Source: https://dl.acm.org/doi/pdf/10.1145/945445.945450
Abstract
Google FIle System, a scalable distributed file system for large distributed data-intensive applications.
- Provides fault tolerance while running on inexpensive commodity hardware
- Delivers high aggregate performance to a large number of clients
Introduction
Design driven by workload and environment:
- Component failures are the norm rather than the exceptions (at scale)
- Files are huge by traditional standards (Multi-GB files are common)
- Most files are mutated by appending new data rather than overwriting existing data
- Random writes within a file are practically non-existent
- Once written, the files are only read, and often only sequentially.
- Appends become the focus of performance optimization and atomicity guarantees, while caching blocks in the client loses its appeal
- Co-designing the applications and the file system API benefits the overall system by increasing our flexibility.
- Relaxed GFS’s consistency model to vastly simplify the file system without imposing an onerous burden on the applications
Design Overview
Assumptions
- System is built from many inexpensive commodity components that often fail
- Need a monitoring system to detect, tolerate, and recover promptly from component failures on a routine basis
- System stores a modest number of large files, few million files and each typically 100 MB or larger in size
- Multi-GB files are the common case. Small files must be supported, but no need for prioritizing optimization
- Workloads primarily consist of two kinds or reads: large streaming reads and small random reads
- In large streaming reads, individual operations typically read hundreds of KBs, more commonly 1 MB or more
- Successive operations from the same client often read through a contiguous region of a file.

#### [Records shown]

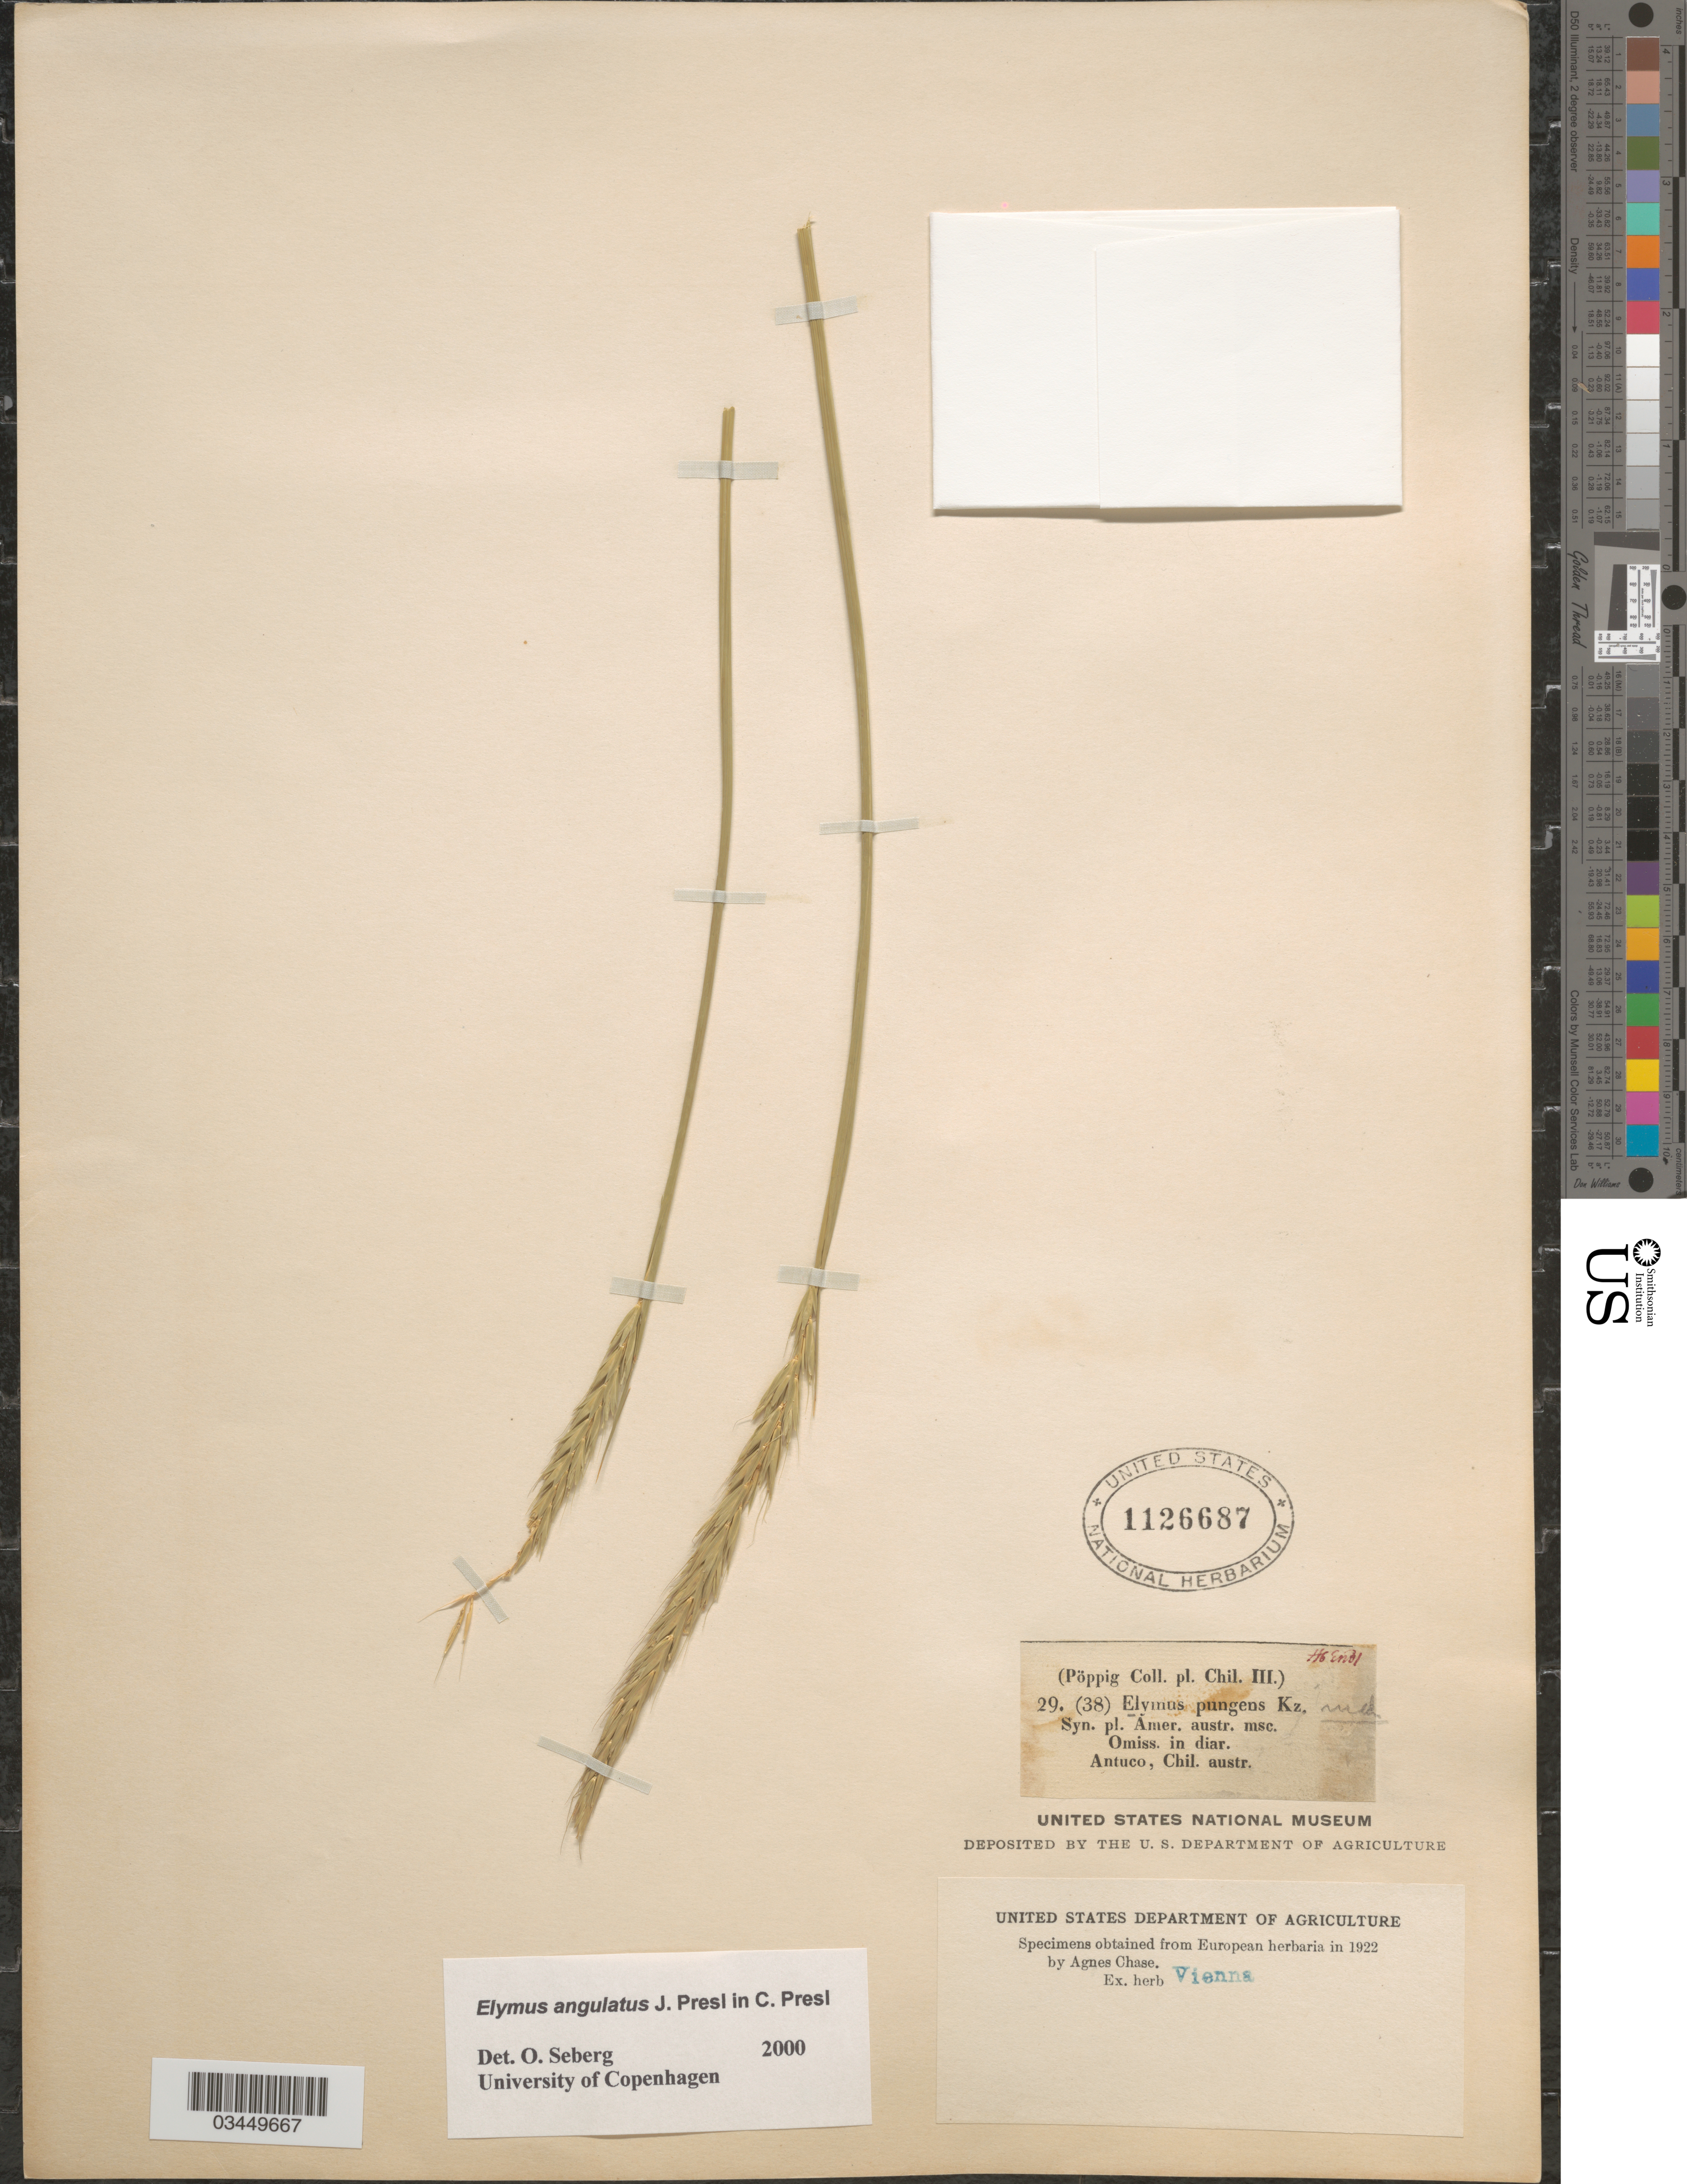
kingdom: Plantae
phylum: Tracheophyta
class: Liliopsida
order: Poales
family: Poaceae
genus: Elymus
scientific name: Elymus angulatus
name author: J. Presl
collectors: -. Poppig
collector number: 29(38)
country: Chile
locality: Antuco, Chil. austr.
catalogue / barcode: US 1126687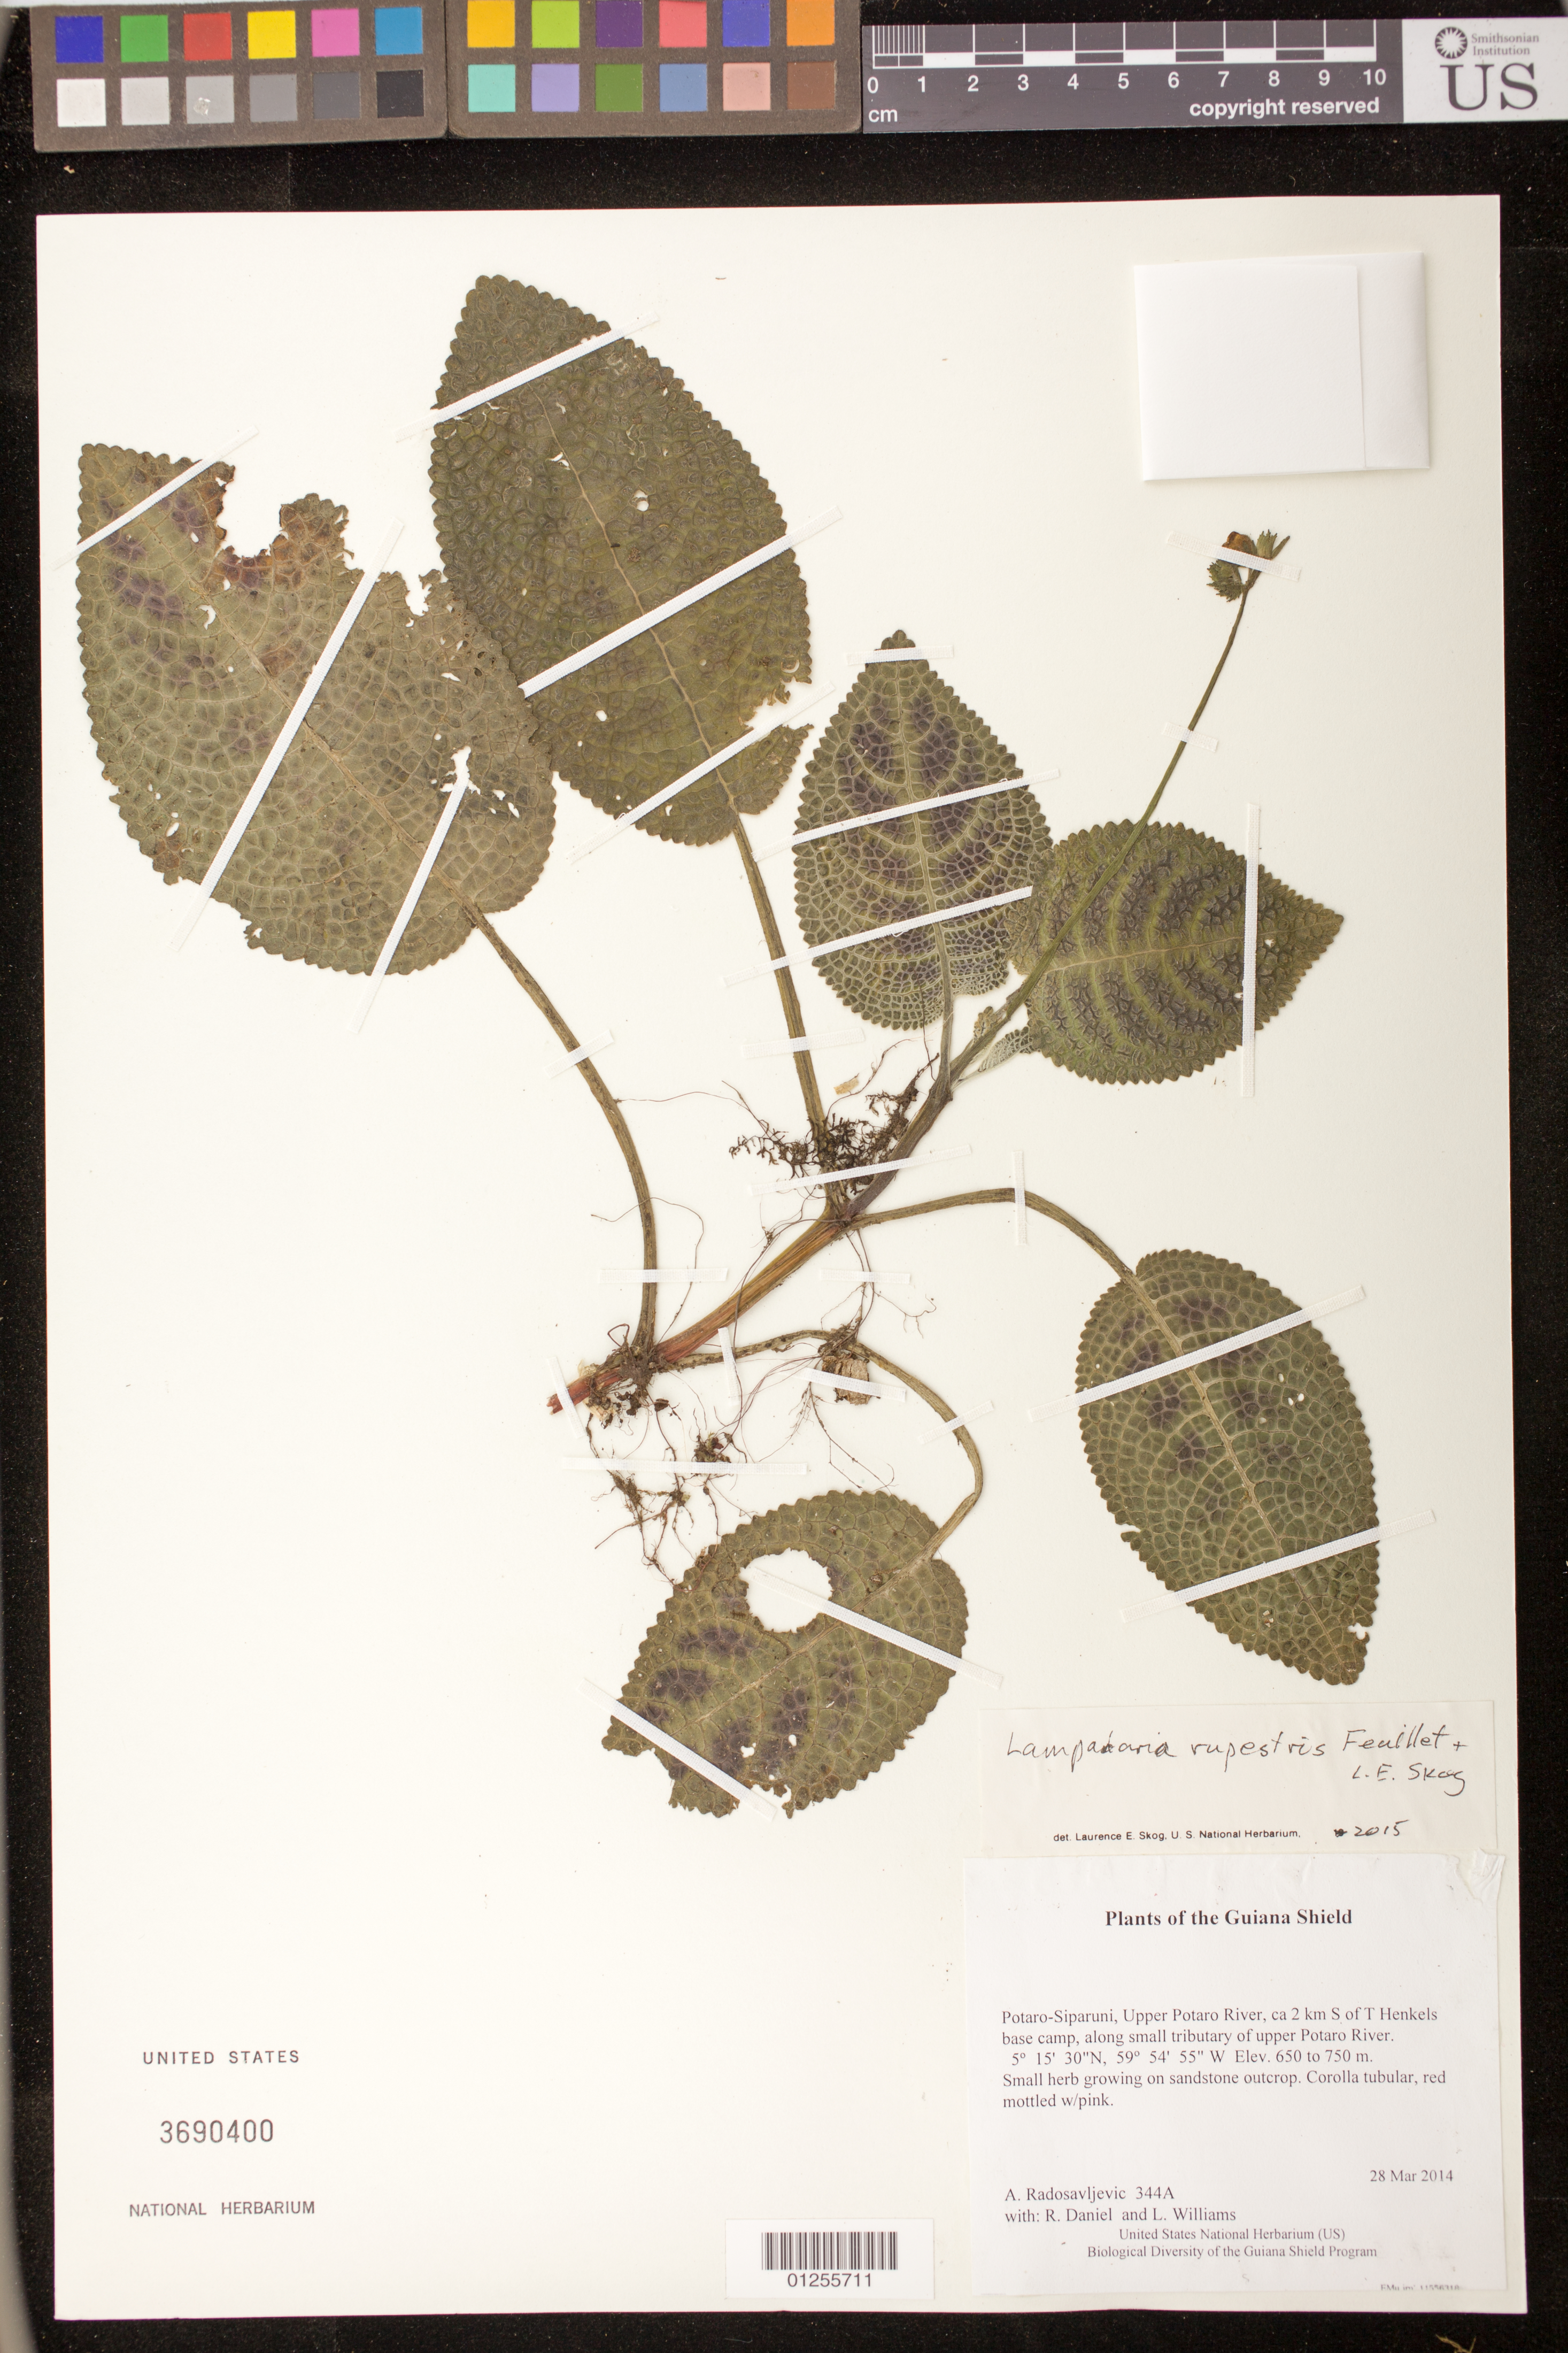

#### [Set task]
Write the next part of the Google File System notes, picking up after the last line shown. The records are separate material with no connection to the Google File System notes.

#### [Answer to the exercise]
- A small random read typically reads a few KBs at some arbitrary offset
- Performance applications often batch and sort their small reads to advance steadily through the file rather than go back and forth
- In large streaming reads, individual operations typically read hundreds of KBs, more commonly 1 MB or more
- Workloads also have many large, sequential writes that append data to files. Typical operation sizes are similar to those for reads and files that are written to are rarely written to again.
- Small writes at arbitrary positions in a file are supported but do not have to be efficient
- System must efficiently implement well-defined semantics for multiple clients that concurrently append to the same file.
- In their workload, files are often used as producer-consumer queues or for many-way merging. Hundreds of producers, running one per machine, will concurrently append to file.
Interface
- Create, delete, open, close, read, write
- Additional:
- snapshot - copies a file or directory tree at low cost
- record append -allows multiple clients to append data to the same file concurrently while guaranteeing the atomicity of each individual client’s append.
Architecture
- GFS cluster consists of:
- single master
- multiple chunkservers
- accessed by multiple clients
- Files are divided into fixed-size chunks.
- Each chunk is identified by an immutable and globally unique 64 bit chunk handle assigned by the master at chunk creation
- Chunkservers store chunks on local disks as Linux files and read or write chunk data specified by a chunk handle and byte range.
- chunks are replicated on multiple chunkservers for reliability, by default 3 replicas
- Master maintains all file system metadata
- namespace
- access control information
- mapping from files to chunks
- current locations of chunks
- System wide activities:
- chunk lease management
- garbage collection of orphaned chunks
- chunk migration between chunkservers
- Communicates with each chunk server in HeartBeat messages to give it instructions and collect its state
GFS client code linked into each application implements the file system API and communicates with the master and chunkservers to read or write data on behalf of the application
Clients interact with the master for metadata operations, but all data-bearing communication goes directly to the chunkservers
Neither the client nor the chunkserver caches file data.
- Client caches offer little benefit because most applications stream through huge files or have working sets too large to be cached.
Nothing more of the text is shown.